You need to mail contact@alphacephei.com to get the model.
You need to mail contact@alphacephei.com to get the model.
I have sent an email, thanks a lot!
Also #585
Is there a reason the big model is not available for everyone?I don't have a special project, I just want to use it in Subtitle Edit, and the small model is not very helpful.
@n-99 we have just released big model for Japanese
https://alphacephei.com/vosk/models/vosk-model-ja-0.22.zip
Let us know how it feels
@nshmyrev Thanks! I just saw it. It's noticeably more accurate, but there's still a long way to go. I'm pretty sure all Japanese models have that problem, since Google's YouTube subs perform very badly on Japanese audio, too. Don't know if it's a feature of the language (lots of homophones due to fewer syllables) or the general focus (more resources for English, Spanish, etc.). Eagerly awaiting the date where those things work near flawlessly, so many unsubbed movies, shows and videos.
@n-99 we have just released big model for Japanese
https://alphacephei.com/vosk/models/vosk-model-ja-0.22.zip
Let us know how it feels
Hi, @nshmyrev .
We're having the similar issue here when using vosk-android
SDK with the small model: https://alphacephei.com/vosk/models/vosk-model-small-ja-0.22.zip
The above big model has the size of nearly 1GB, hence, inappropriate to be integrated into a mobile app.
Would that be possible for you to help releasing another small model for Japanese, including the improvement to fix the above mentioned issue please?
Thanks a lot.
@tuan-jason What issue do you have please?
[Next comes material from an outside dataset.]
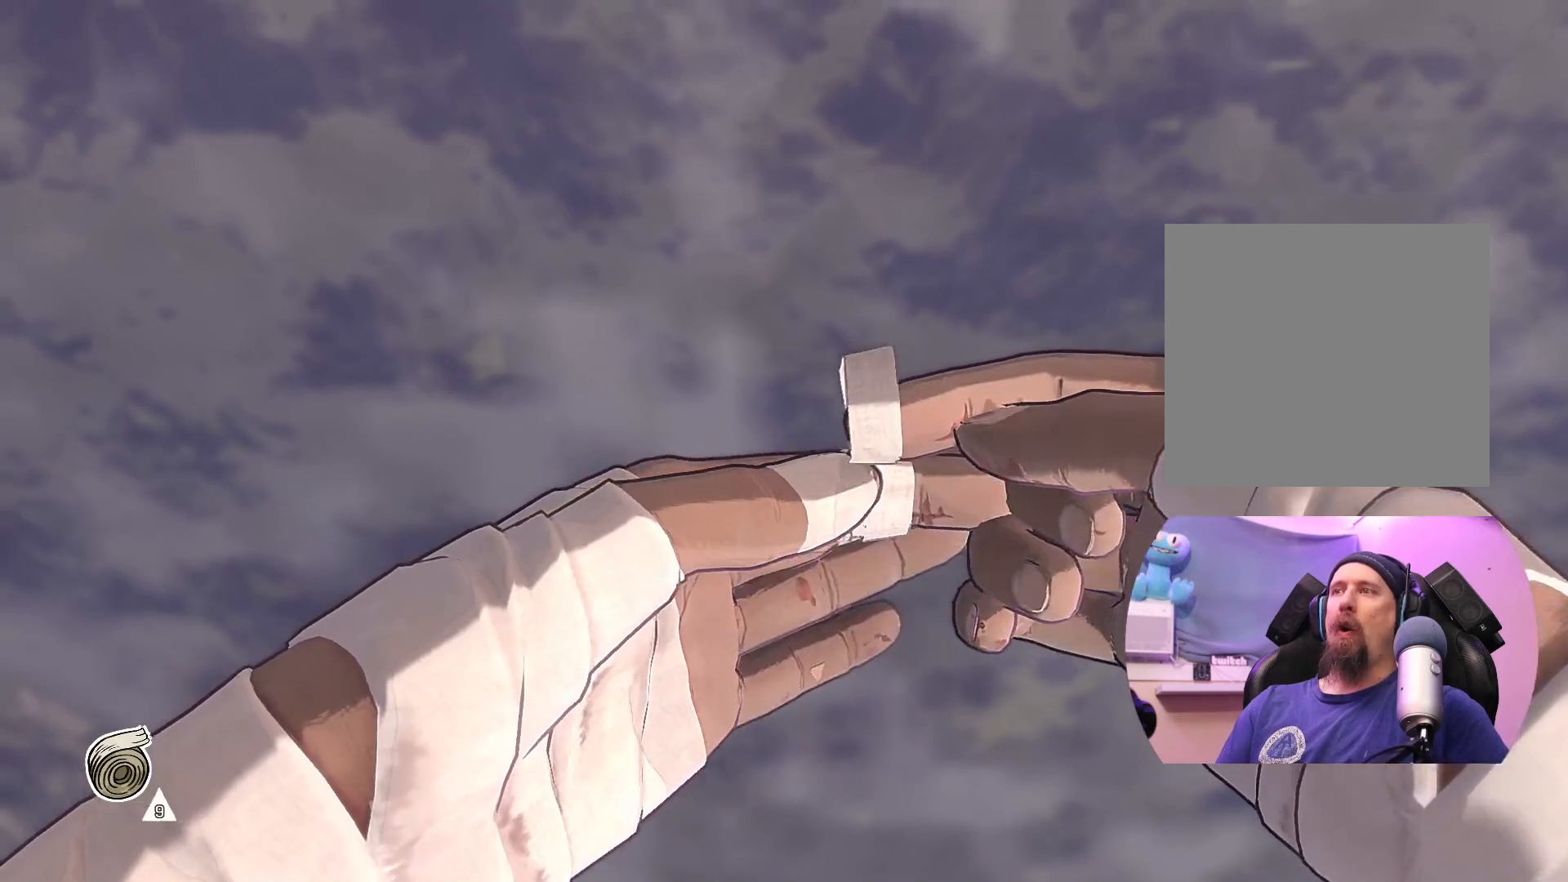
{"buttons": ["A"], "left_stick": "left", "right_stick": "center", "events": [[100, "left_stick", "down-right"], [200, "left_stick", "down"], [350, "left_stick", "down-left"], [483, "left_stick", "left"]]}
The ticket is about GPU, is it relevant for Android? Let me know the details, we can try tof ix.
@tuan-jason What issue do you have please? The ticket is about GPU, is it relevant for Android? Let me know the details, we can try tof ix.
@nshmyrev The description of our issue is as below:
I failure to record my voice in app while talking
I just say "こんにちはKonnichiwa", and it's recognized as 今日は by vosk STT( Which means "today is…(Kyou ha)" .)
"今日は" doesn't mean "こんにちは"
("今日は" can be pronounced "Konnichiwa", but usually pronounced "Kyouwa".
So this is typical failure of Japanese STT)
It's expected that the words output is "こんにちは"
The problem seems to be that inappropriate hiragana-to-kanji conversion is taking place. However, the vosk model does not output hiragana and then convert it to kanji, but outputs kanji from the beginning.
Here's a video of the issue:
https://github.com/alphacep/vosk-api/assets/168809162/a986527c-4e7c-4b4d-94aa-2dcb848c8d6d
Hope the explanation of the issue is clear to you.
@nshmyrev Oops, sorry it's my bad. I replied on a wrong thread. The original issue I was referring to is this one: https://github.com/alphacep/vosk-api/issues/1047.
I moved my comment to the correct thread now. Could you please take a look?
Hi, how do I use the Japanese model with GPU? It seems only a large EN model can be used with GPU support as of now. Please help, thanks!